La triste réalité d’un pays à la dérive
Maintenant que les bonimenteurs de tout acabit se sont tus, que les passions commencent à se relâcher, que la gueule de bois vient de passer, la réalité, hideuse et têtue, celle d’un pays à la dérive, finit par nous rattraper pour nous rappeler nos soucis, les vrais, que ni les habiles acrobaties ni les subtils subterfuges de nos artistes ne sauront dissiper.
Si, pour résoudre les difficultés économiques, surmonter la crise politique, résoudre les problèmes sociaux…, il fallait organiser une aussi pathétique mascarade, cela se saurait depuis longtemps… Ainsi, nos baladins ont beau chercher à nous divertir, en s’inventant des querelles de chapelles ou de personnes, croyant, ainsi, calmer nos âmes endolories par une décennie de tension permanente, ils ne parviennent pas à nous détourner de notre triste quotidien. Au contraire, plus ces saltimbanques s’agitent plus les peines de la population s’intensifient.
Sous Ben Ali, l’«opposition», qu’elle soit islamiste, ou «socio-démocrate», s’était toujours proclamée chantre de la «démocratie» et fervent défenseur du «droit». Or, en 2011, dès qu’elle a eu, le pied à l’étrier, la fameuse «Troïka» a fait volte-face et voilà Ennahdha qui fait un hold-up sur l’Intérieur et la Justice, non pas pour réformer ces institutions gangrenées, mais pour les inféoder.
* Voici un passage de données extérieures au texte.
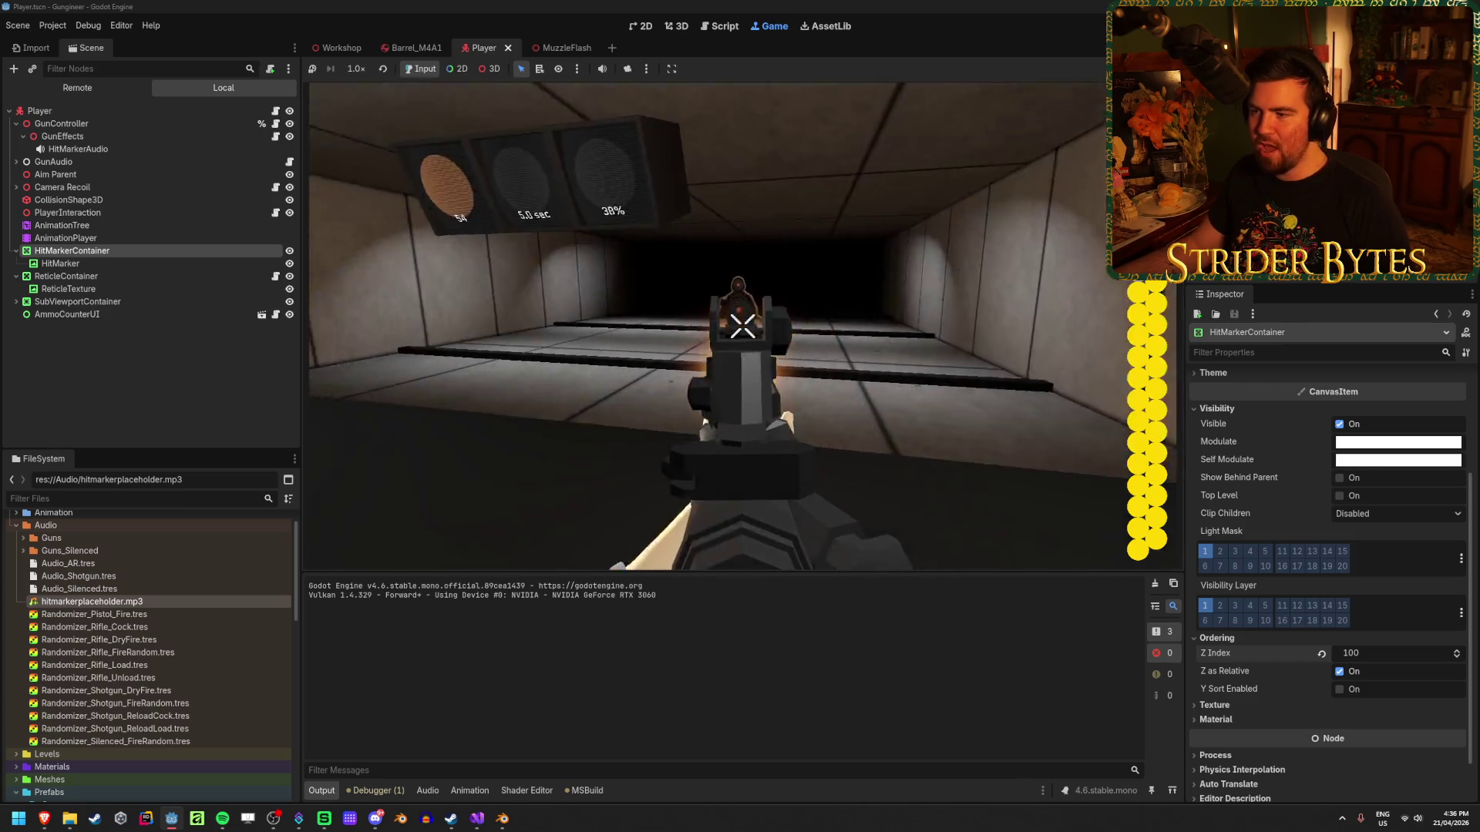
pyautogui.click(742, 325)
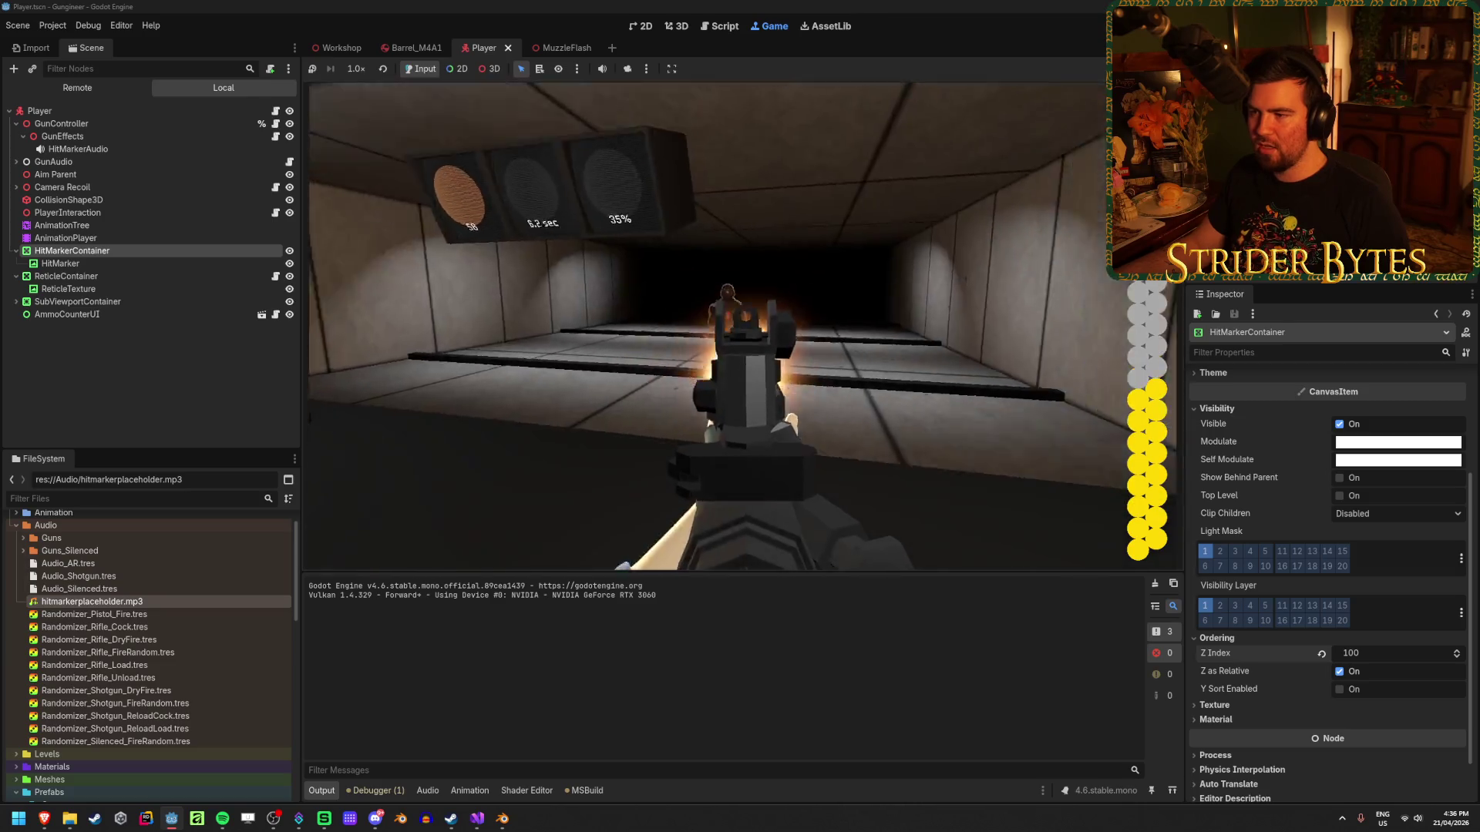
pyautogui.click(742, 325)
Ainsi, au lieu de contribuer à la mise en place d’un ordre nouveau, ce mouvement ne fait que s’accommoder de l’ancien qu’elle n’avait pas cessé de pourfendre durant les «années de braises».
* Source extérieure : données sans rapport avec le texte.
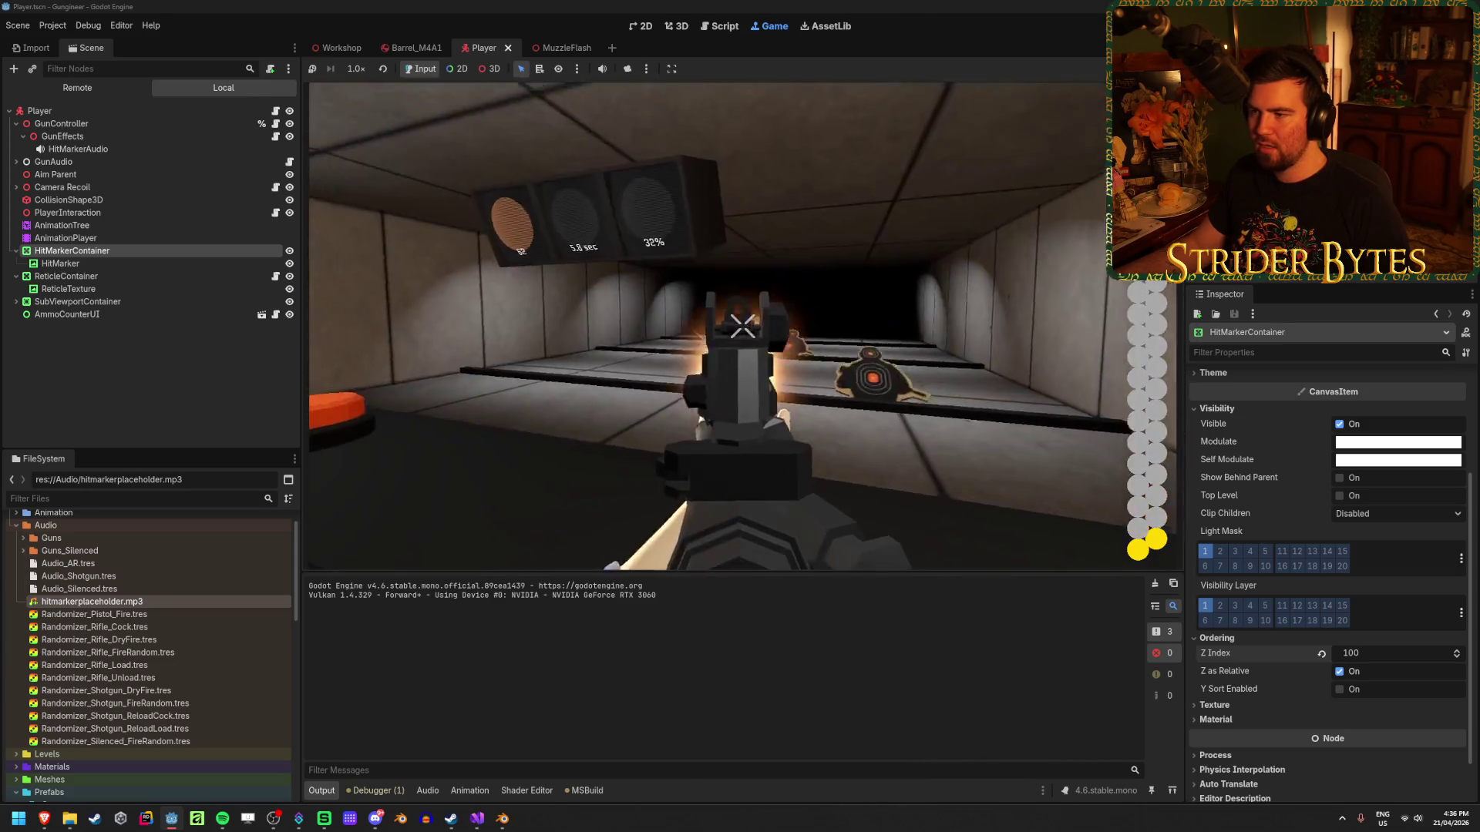
pyautogui.click(741, 325)
pyautogui.press('r')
Le mouvement islamiste enfonce la Tunisie dans la mouise
En fait, quand Abir Moussi interpelle les islamistes : «Qu’est-ce que vous avez fait pendant dix ans», elle a, certainement, raison. Car, la responsabilité des islamistes dans l’actuelle confusion est pleine et entière. En, 2011, ces islamistes avaient un boulevard devant eux. Ils auraient pu refonder le système qui était à bout de souffle, et gagner ainsi, non seulement de la légitimité, mais aussi de la crédibilité.
À l’époque, miné par ses contradictions idéologiques, par l’incompétence de ses cadres, par l’absence d’un véritable projet alternatif crédible, mais aussi, aveuglé par son arrogance et sa fatuité, le mouvement islamiste ne pouvait que barboter et, par conséquent, enfoncer le pays dans la mouise et aggraver ses difficultés déjà immenses.
Néanmoins, et même si Abir Moussi est dans son droit lorsqu’elle apostrophe les Nahdhouis, pour leur demande des comptes, elle se devait elle aussi de nous faire le bilan de vingt-trois ans d’un règne marqué par le «désordre ordonné»… Elle devrait nous dire, à titre d’exemple, comment au cours des cinq décennies qui précèdent le 14/01, le pouvoir destourien avait détricoté l’œuvre de la décennie post indépendance, nous parler de la détérioration de nos écoles, de nos hôpitaux, de nos service publics…
La nouvelle icône des «progressistes», des «modernistes», héritière de de la nullité «novembriste» a beau brandir la photo de Bourguiba, devenu un produit d’appel, pour tenter les «intégri-bourguibistes» et nous rebattre les oreilles avec des légendes surannées, elle n’est que dans la diversion et dans la mystification, obsédée par son nombril. Car, si Bourguiba était vivant, il serait le premier à la désavouer. Lui, l’homme connu pour sa hauteur de vue ne saurait cautionner la mesquinerie et la futilité.
En attendant un «Bourguiba plus plus»
D’ailleurs, même si personne ne conteste le leadership du premier président de la République, Kaïs Saïed, qui mérite notre estime, il est juste d’admettre que Bourguiba était le produit de son époque où le pluralisme, la démocratie étaient considérés comme des produits pour nantis, où l’autoritarisme politique était le modèle le plus répandu.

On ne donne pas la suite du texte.